**Supplied passage**.
-*-

Idyllic beach, cool people, laidback lifestyle…West End on the Island of Roatan was an undiscovered paradise.

1 February, Tuesday, West End: My last day here at West End. Went fishing again with Dorado. I must be bad luck ‘cuz we didn’t even get a nibble. Lots of paddling.
Ate an absolutely delicious meal for supper at Dorado’s: Fried fish, platinos, rice, beets, homemade bread and butter, lemonade and for dessert the best lime pie in the world. Puts Mac’s in Marathon to shame. I can say that my stay in West End was one of the best weeks I’ve spent so far. A nice place.
All my new-found friends around West End had copious amounts of dope and kept me well supplied with big fat reefers. Michael showed me his family’s pot plot. Click here for the full story.
2 February, Wednesday, Coxen Hole: Well, back to Coxen Hole. Packed up early and hit the road. A big cruise ship was anchored off Sandy Bay. Won’t be long before this place takes off. Rode over the hills and into town.
Got a a room at Maude’s, changed money, bought a bit of food and just relaxed. I figure I’ve got to figure out a plan of action pretty soon. Perhaps down the coast. Just relaxed, ate a good 1 Lemp supper. Kilometers: 10 To Date: 1455
3 February, Thursday: A very slow day. I’m trying to sell my bike. Think the best I can do is $75. Ate lots of munchies plus my usual 50 cent supper. I’m getting restless again.
4 February, Friday, French Harbour: Up early. Hit the correos and mailed a package with excess weight to the US along with seven letters. Ran into a friend and we decided to go down to French Harbour. Had a good time. Kilometers: 10 To Date: 1465
5 February, Saturday, Coxen Hole: Took it easy, not doing much. Enjoying myself, though. Might head east to explore the island a little more tomorrow.
6 February, Sunday, Diamond Rock: Woke up early, packed all my stuff and rode towards French Harbour. Only here in Roatán do they try to do road repairs with coconuts. Stopped back in French Harbour for a few hours to eat and check out the docks. Looked promising but I headed up the road toward Oak Ridge. The road started out fine, but soon got hilly. Hard pedalling but making for very fine vistas: clear blue water, different shades over the barrier reef.
Just before Oak Ridge I met a kid, Junior, who was riding his beat-up bike home to Diamond Rock. He said I could camp out near his house. So we rode up past Oak Ridge and Punta Gorda to Diamond Rock, reaching Junior’s place about sundown. I set up my camp and ate a bit of real good pumpkin bread. Crashed out soon after. Kilometers: 25 To Date 1490
7 February, Monday, Diamond Rock: Up real early as the bugs in Junior’s yard are utterly terrible. Junior’s family is very nice, giving me a nice breakfast.

-*-

**Directions**.
A. Print the stretch of the Roatan cycling diary from "1 February, Tuesday, West" through "A nice place.".
B. Continue the Roatan cycling diary from its final sentence onward.

-*-

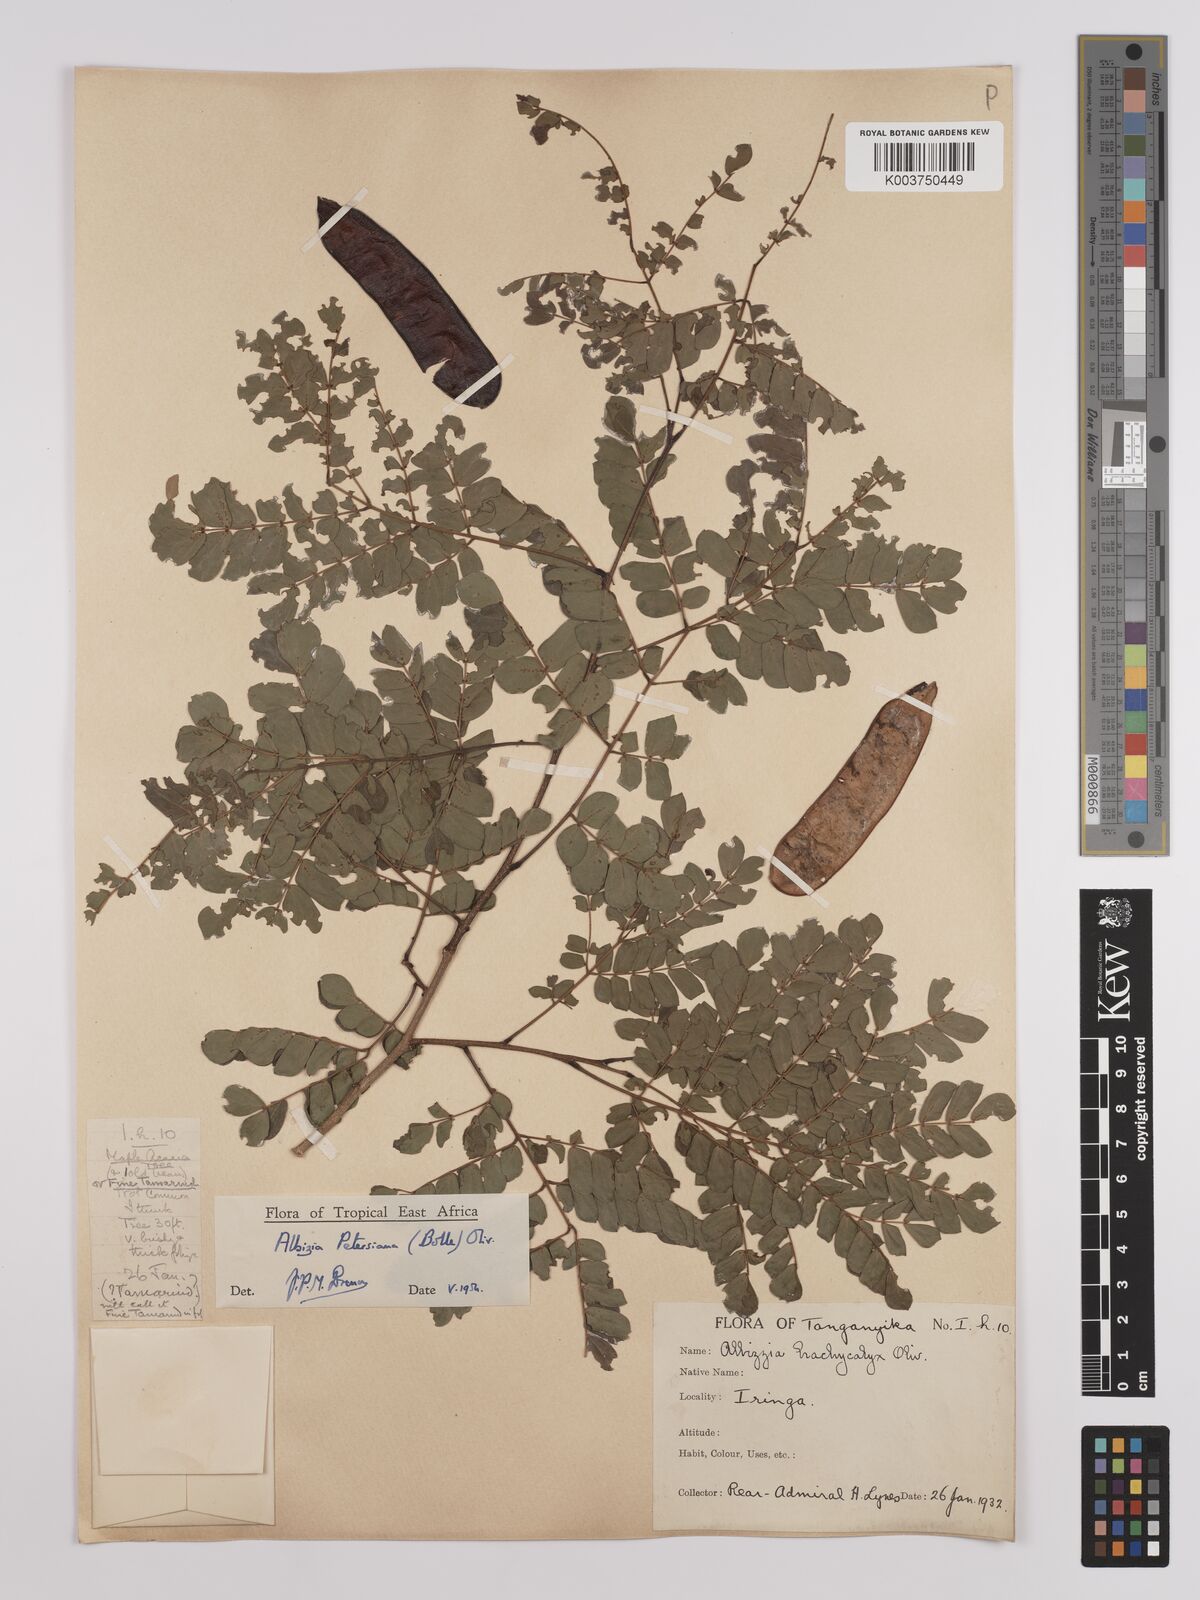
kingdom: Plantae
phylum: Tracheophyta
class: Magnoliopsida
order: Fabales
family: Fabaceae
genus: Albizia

-*-

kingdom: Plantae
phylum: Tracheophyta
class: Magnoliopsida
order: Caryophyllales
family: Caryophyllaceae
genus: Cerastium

-*-

**The answers**.
A.
1 February, Tuesday, West End: My last day here at West End. Went fishing again with Dorado. I must be bad luck ‘cuz we didn’t even get a nibble. Lots of paddling.
Ate an absolutely delicious meal for supper at Dorado’s: Fried fish, platinos, rice, beets, homemade bread and butter, lemonade and for dessert the best lime pie in the world. Puts Mac’s in Marathon to shame. I can say that my stay in West End was one of the best weeks I’ve spent so far. A nice place.

B.
Junior had a couple of horses so after a few chores we saddled them up and rode up over Port Royal Hill to Port Royal. The road, once used for cars, was washed out in a few places, making it impassable to large vehicles, motor bikes being the largest. A nice pine forest atop Puerto Real Cerro.
Once a bustling port town with two massive store fortresses protecting the harbor, today Port Royal is pretty low-key, just one loud generator and a few houses. Tried to find any relics of the old settlement, but to no avail. There was a derelict cannon on the waterfront, but couldn’t see any old walls or depressions. It was all overgrown.
After a look around headed the horses for home. Just a real pretty ride. Got back to Junior’s and – no no! – found out I was covered head-to-toe with tiny ticks. There must have been literally over a hundred of them. My clothes and sleeping bag were also infested. Ugh. So I washed up by the well, but that didn’t do much good. Those guys are tough. I guess manana I’ll retreat to French Harbour to de-tick.
Relaxed a bit then walked down the road to Oak Ridge. Oak Ridge is a bustling fishing town. Lots of boats leave from here to Mosquitia and Nicaragua. I learned that this is the season right now. Asked around for a berth, but no dice. Looked around a bit, ate a bit of ice cream and started the long walk home. Nice sunset.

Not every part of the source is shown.